• Directions for this task:
Scan the records for lines holding "Change". Say how many there are and give nothing else.

----

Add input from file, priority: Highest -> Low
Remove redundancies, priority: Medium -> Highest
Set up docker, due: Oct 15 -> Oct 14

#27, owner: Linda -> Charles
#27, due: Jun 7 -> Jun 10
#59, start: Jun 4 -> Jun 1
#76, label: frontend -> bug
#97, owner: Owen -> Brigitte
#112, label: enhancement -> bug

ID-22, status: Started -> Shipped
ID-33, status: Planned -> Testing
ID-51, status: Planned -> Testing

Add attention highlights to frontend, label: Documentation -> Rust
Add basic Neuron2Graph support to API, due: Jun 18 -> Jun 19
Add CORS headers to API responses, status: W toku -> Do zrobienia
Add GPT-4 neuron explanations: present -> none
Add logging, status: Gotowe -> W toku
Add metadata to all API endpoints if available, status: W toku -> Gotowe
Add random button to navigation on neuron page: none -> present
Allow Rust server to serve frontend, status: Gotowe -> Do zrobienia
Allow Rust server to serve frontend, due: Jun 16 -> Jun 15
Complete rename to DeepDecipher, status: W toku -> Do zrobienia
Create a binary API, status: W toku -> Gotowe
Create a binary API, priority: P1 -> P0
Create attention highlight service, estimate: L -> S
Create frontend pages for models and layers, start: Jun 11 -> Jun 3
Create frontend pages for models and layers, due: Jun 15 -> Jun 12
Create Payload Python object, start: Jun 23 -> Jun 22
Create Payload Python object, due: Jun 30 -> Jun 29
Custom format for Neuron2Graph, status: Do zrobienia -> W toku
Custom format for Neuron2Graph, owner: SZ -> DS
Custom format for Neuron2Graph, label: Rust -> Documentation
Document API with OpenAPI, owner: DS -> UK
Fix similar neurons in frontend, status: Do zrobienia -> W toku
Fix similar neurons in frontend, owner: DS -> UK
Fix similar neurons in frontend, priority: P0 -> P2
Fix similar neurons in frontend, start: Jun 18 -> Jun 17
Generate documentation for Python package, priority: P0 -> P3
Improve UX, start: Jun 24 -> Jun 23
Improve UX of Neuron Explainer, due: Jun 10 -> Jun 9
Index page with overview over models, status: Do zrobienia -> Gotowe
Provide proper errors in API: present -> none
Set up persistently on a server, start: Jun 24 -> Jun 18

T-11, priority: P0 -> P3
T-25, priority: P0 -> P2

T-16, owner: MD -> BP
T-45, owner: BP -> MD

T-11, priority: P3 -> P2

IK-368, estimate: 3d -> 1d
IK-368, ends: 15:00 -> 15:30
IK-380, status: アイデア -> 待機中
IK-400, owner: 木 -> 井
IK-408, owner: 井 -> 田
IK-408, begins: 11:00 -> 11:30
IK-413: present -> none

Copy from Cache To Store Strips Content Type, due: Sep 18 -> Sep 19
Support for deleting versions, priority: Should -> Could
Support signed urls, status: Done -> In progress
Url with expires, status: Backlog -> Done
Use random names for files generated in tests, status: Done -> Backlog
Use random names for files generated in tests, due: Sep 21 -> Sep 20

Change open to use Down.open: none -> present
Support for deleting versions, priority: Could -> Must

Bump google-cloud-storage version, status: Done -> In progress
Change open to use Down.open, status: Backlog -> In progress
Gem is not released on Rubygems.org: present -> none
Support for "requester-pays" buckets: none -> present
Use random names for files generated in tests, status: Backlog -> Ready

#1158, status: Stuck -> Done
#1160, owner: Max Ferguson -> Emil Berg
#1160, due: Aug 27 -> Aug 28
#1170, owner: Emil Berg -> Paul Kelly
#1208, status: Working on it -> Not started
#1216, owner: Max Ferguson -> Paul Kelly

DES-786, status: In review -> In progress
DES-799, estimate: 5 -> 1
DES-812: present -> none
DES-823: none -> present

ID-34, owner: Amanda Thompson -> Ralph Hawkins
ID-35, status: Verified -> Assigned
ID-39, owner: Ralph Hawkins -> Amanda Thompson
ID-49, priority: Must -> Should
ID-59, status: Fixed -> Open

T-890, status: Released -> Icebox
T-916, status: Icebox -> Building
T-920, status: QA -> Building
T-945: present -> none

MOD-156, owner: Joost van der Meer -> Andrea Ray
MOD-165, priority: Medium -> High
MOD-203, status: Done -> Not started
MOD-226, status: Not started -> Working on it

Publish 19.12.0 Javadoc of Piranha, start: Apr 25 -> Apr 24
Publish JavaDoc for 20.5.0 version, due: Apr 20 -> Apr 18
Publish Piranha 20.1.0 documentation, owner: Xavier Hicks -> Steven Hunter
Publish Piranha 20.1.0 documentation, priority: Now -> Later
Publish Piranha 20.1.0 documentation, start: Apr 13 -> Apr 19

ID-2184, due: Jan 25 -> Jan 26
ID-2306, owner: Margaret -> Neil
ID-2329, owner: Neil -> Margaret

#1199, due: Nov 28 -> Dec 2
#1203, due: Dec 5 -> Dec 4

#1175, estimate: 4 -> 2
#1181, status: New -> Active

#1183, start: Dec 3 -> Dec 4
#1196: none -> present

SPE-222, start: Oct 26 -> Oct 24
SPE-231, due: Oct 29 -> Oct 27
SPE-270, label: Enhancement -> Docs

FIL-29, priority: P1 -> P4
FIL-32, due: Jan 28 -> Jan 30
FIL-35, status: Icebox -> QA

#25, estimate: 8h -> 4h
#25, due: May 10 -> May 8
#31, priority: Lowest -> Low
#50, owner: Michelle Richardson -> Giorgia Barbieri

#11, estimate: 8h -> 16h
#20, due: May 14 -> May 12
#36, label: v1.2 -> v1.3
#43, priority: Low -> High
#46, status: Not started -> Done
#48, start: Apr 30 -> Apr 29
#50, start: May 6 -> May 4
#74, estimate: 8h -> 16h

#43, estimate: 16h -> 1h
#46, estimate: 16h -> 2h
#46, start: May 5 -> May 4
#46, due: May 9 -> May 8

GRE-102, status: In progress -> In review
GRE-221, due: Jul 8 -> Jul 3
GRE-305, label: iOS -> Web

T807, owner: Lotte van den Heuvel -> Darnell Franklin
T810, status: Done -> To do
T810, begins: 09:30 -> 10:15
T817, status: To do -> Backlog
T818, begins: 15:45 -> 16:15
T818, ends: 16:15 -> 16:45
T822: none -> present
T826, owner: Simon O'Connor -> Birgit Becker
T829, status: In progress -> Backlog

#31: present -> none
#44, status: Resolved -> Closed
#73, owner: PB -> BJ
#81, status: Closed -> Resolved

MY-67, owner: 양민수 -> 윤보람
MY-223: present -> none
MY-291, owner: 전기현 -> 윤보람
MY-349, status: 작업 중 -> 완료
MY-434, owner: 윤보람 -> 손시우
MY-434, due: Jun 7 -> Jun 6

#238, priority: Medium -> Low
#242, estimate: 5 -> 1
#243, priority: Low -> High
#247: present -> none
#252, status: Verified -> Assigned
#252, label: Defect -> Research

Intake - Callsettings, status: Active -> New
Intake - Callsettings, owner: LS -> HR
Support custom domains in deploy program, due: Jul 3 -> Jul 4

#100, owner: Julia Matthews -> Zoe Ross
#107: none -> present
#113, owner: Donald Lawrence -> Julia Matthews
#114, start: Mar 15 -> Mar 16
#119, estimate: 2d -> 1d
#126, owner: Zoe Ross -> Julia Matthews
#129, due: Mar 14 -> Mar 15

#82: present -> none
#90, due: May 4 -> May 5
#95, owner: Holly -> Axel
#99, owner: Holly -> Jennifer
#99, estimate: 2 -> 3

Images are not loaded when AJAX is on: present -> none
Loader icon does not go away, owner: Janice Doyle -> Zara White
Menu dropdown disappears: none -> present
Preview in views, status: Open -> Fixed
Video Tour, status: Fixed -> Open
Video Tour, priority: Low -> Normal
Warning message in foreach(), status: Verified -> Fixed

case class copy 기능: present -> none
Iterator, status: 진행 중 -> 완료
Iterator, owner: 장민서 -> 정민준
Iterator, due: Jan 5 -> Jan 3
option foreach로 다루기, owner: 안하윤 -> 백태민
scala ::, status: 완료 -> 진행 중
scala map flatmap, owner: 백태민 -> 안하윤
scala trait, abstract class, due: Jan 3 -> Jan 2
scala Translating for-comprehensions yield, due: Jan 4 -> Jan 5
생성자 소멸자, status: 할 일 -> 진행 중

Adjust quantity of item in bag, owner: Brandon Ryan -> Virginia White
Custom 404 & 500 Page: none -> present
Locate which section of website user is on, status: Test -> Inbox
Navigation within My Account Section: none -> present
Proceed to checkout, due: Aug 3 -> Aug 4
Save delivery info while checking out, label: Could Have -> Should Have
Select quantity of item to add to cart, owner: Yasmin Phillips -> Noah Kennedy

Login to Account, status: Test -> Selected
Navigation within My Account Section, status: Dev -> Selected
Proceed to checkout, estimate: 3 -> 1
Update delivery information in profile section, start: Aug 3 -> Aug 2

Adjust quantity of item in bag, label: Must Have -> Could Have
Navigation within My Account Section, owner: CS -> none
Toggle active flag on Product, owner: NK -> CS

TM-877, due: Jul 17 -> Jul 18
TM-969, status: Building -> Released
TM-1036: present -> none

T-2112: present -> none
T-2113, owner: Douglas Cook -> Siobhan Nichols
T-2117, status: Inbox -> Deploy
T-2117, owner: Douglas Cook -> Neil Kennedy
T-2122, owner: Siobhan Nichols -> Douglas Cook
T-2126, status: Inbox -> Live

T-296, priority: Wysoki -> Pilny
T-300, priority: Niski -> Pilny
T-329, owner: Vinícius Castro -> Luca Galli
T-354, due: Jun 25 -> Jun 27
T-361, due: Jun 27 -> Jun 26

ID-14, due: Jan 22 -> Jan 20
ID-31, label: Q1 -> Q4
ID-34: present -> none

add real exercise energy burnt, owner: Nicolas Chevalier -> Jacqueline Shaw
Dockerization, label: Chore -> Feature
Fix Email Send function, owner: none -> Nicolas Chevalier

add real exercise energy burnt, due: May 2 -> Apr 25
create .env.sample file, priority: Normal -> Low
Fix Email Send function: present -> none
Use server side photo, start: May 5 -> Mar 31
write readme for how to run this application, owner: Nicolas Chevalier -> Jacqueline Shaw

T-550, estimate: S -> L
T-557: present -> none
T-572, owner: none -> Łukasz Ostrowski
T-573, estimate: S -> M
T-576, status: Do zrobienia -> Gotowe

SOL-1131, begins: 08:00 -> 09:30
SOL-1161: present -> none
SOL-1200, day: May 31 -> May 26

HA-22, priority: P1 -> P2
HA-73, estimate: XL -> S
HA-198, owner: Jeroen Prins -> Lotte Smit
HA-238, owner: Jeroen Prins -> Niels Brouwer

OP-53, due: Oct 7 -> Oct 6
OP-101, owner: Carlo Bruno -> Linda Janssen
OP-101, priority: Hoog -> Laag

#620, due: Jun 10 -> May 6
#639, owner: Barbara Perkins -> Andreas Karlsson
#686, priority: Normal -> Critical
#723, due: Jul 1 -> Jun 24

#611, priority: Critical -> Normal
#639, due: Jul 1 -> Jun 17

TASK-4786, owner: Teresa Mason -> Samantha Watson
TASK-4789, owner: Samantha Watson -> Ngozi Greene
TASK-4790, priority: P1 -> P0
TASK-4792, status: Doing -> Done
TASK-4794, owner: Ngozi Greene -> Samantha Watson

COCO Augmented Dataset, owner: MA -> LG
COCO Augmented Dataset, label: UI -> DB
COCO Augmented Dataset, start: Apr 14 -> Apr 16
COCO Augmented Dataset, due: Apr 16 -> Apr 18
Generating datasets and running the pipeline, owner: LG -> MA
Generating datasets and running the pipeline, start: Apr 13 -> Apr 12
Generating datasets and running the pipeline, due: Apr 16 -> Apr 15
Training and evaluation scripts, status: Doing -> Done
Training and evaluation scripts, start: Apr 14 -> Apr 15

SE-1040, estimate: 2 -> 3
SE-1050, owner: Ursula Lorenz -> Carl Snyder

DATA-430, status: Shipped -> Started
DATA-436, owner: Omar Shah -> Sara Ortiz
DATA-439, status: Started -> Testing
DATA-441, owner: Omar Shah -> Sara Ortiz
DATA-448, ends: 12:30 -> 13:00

----

• Output:
2